● **Task details**
In the data that follows, each entry is to be restated exactly.

--------------------

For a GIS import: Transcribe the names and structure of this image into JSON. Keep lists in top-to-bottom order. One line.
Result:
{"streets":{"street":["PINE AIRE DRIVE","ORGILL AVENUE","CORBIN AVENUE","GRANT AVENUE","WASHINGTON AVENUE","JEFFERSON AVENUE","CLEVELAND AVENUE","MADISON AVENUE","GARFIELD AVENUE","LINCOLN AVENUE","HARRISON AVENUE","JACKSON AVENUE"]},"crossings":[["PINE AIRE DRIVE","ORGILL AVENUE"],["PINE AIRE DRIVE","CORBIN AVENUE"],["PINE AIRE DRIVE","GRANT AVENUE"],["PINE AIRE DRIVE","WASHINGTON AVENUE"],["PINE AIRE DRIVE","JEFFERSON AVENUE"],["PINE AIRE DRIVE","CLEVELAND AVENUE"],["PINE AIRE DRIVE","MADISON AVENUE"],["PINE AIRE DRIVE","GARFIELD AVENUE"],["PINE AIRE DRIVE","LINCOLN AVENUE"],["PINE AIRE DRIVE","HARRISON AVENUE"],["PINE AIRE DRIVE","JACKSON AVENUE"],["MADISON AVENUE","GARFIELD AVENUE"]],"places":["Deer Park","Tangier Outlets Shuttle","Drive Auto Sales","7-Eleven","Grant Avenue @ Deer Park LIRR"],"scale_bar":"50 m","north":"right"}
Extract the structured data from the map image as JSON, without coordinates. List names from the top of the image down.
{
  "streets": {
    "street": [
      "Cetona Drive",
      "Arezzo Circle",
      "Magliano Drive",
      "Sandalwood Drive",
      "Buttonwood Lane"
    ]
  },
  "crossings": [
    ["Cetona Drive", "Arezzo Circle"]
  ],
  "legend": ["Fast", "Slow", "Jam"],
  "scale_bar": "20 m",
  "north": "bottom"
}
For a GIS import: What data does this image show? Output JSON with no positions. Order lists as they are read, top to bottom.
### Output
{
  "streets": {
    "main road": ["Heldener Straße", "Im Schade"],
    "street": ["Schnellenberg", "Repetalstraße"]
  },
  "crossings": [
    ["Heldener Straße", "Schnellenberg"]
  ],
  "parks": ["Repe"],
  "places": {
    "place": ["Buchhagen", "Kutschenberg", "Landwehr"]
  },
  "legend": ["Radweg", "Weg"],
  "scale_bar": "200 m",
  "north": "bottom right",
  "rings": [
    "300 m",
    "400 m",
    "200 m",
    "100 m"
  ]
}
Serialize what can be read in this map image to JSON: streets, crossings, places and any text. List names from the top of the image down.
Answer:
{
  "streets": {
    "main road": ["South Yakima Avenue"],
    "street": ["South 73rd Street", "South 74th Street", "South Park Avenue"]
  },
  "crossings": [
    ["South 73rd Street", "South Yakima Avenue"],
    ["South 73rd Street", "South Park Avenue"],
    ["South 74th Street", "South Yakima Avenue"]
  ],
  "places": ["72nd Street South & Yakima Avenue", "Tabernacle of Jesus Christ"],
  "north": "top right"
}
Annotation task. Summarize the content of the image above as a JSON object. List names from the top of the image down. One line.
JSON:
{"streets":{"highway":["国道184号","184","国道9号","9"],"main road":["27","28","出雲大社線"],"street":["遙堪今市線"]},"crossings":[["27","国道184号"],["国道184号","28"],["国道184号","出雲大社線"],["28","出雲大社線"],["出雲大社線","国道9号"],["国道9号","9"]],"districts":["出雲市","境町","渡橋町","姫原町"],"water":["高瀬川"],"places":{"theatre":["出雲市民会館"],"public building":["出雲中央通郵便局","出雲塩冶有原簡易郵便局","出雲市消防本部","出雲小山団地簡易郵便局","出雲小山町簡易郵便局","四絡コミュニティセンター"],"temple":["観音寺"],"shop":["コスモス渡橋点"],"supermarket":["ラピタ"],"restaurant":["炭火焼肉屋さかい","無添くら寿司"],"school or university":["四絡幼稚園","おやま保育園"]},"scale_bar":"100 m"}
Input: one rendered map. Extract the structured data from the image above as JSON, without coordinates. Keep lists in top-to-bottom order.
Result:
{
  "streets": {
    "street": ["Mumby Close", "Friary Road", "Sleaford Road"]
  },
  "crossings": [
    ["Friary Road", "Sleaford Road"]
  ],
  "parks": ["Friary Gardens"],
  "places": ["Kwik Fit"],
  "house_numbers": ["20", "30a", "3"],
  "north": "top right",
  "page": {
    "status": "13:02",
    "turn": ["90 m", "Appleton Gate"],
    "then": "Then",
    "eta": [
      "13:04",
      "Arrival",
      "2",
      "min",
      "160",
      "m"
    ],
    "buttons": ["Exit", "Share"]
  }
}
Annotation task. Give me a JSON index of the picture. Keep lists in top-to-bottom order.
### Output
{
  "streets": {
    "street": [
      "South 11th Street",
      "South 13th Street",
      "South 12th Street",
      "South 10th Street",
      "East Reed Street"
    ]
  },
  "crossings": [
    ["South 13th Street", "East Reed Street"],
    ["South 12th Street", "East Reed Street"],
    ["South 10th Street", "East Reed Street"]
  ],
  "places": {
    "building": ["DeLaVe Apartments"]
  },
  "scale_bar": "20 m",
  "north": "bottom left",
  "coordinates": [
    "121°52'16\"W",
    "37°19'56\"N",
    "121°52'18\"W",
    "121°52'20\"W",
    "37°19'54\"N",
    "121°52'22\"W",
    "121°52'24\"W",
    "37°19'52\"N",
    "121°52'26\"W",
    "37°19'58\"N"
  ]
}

--------------------

● **Reply**
For a GIS import: Transcribe the names and structure of this image into JSON. Keep lists in top-to-bottom order. One line.
Result:
{"streets":{"street":["PINE AIRE DRIVE","ORGILL AVENUE","CORBIN AVENUE","GRANT AVENUE","WASHINGTON AVENUE","JEFFERSON AVENUE","CLEVELAND AVENUE","MADISON AVENUE","GARFIELD AVENUE","LINCOLN AVENUE","HARRISON AVENUE","JACKSON AVENUE"]},"crossings":[["PINE AIRE DRIVE","ORGILL AVENUE"],["PINE AIRE DRIVE","CORBIN AVENUE"],["PINE AIRE DRIVE","GRANT AVENUE"],["PINE AIRE DRIVE","WASHINGTON AVENUE"],["PINE AIRE DRIVE","JEFFERSON AVENUE"],["PINE AIRE DRIVE","CLEVELAND AVENUE"],["PINE AIRE DRIVE","MADISON AVENUE"],["PINE AIRE DRIVE","GARFIELD AVENUE"],["PINE AIRE DRIVE","LINCOLN AVENUE"],["PINE AIRE DRIVE","HARRISON AVENUE"],["PINE AIRE DRIVE","JACKSON AVENUE"],["MADISON AVENUE","GARFIELD AVENUE"]],"places":["Deer Park","Tangier Outlets Shuttle","Drive Auto Sales","7-Eleven","Grant Avenue @ Deer Park LIRR"],"scale_bar":"50 m","north":"right"}
Extract the structured data from the map image as JSON, without coordinates. List names from the top of the image down.
{
  "streets": {
    "street": [
      "Cetona Drive",
      "Arezzo Circle",
      "Magliano Drive",
      "Sandalwood Drive",
      "Buttonwood Lane"
    ]
  },
  "crossings": [
    ["Cetona Drive", "Arezzo Circle"]
  ],
  "legend": ["Fast", "Slow", "Jam"],
  "scale_bar": "20 m",
  "north": "bottom"
}
For a GIS import: What data does this image show? Output JSON with no positions. Order lists as they are read, top to bottom.
### Output
{
  "streets": {
    "main road": ["Heldener Straße", "Im Schade"],
    "street": ["Schnellenberg", "Repetalstraße"]
  },
  "crossings": [
    ["Heldener Straße", "Schnellenberg"]
  ],
  "parks": ["Repe"],
  "places": {
    "place": ["Buchhagen", "Kutschenberg", "Landwehr"]
  },
  "legend": ["Radweg", "Weg"],
  "scale_bar": "200 m",
  "north": "bottom right",
  "rings": [
    "300 m",
    "400 m",
    "200 m",
    "100 m"
  ]
}
Serialize what can be read in this map image to JSON: streets, crossings, places and any text. List names from the top of the image down.
Answer:
{
  "streets": {
    "main road": ["South Yakima Avenue"],
    "street": ["South 73rd Street", "South 74th Street", "South Park Avenue"]
  },
  "crossings": [
    ["South 73rd Street", "South Yakima Avenue"],
    ["South 73rd Street", "South Park Avenue"],
    ["South 74th Street", "South Yakima Avenue"]
  ],
  "places": ["72nd Street South & Yakima Avenue", "Tabernacle of Jesus Christ"],
  "north": "top right"
}
Annotation task. Summarize the content of the image above as a JSON object. List names from the top of the image down. One line.
JSON:
{"streets":{"highway":["国道184号","184","国道9号","9"],"main road":["27","28","出雲大社線"],"street":["遙堪今市線"]},"crossings":[["27","国道184号"],["国道184号","28"],["国道184号","出雲大社線"],["28","出雲大社線"],["出雲大社線","国道9号"],["国道9号","9"]],"districts":["出雲市","境町","渡橋町","姫原町"],"water":["高瀬川"],"places":{"theatre":["出雲市民会館"],"public building":["出雲中央通郵便局","出雲塩冶有原簡易郵便局","出雲市消防本部","出雲小山団地簡易郵便局","出雲小山町簡易郵便局","四絡コミュニティセンター"],"temple":["観音寺"],"shop":["コスモス渡橋点"],"supermarket":["ラピタ"],"restaurant":["炭火焼肉屋さかい","無添くら寿司"],"school or university":["四絡幼稚園","おやま保育園"]},"scale_bar":"100 m"}
Input: one rendered map. Extract the structured data from the image above as JSON, without coordinates. Keep lists in top-to-bottom order.
Result:
{
  "streets": {
    "street": ["Mumby Close", "Friary Road", "Sleaford Road"]
  },
  "crossings": [
    ["Friary Road", "Sleaford Road"]
  ],
  "parks": ["Friary Gardens"],
  "places": ["Kwik Fit"],
  "house_numbers": ["20", "30a", "3"],
  "north": "top right",
  "page": {
    "status": "13:02",
    "turn": ["90 m", "Appleton Gate"],
    "then": "Then",
    "eta": [
      "13:04",
      "Arrival",
      "2",
      "min",
      "160",
      "m"
    ],
    "buttons": ["Exit", "Share"]
  }
}
Annotation task. Give me a JSON index of the picture. Keep lists in top-to-bottom order.
### Output
{
  "streets": {
    "street": [
      "South 11th Street",
      "South 13th Street",
      "South 12th Street",
      "South 10th Street",
      "East Reed Street"
    ]
  },
  "crossings": [
    ["South 13th Street", "East Reed Street"],
    ["South 12th Street", "East Reed Street"],
    ["South 10th Street", "East Reed Street"]
  ],
  "places": {
    "building": ["DeLaVe Apartments"]
  },
  "scale_bar": "20 m",
  "north": "bottom left",
  "coordinates": [
    "121°52'16\"W",
    "37°19'56\"N",
    "121°52'18\"W",
    "121°52'20\"W",
    "37°19'54\"N",
    "121°52'22\"W",
    "121°52'24\"W",
    "37°19'52\"N",
    "121°52'26\"W",
    "37°19'58\"N"
  ]
}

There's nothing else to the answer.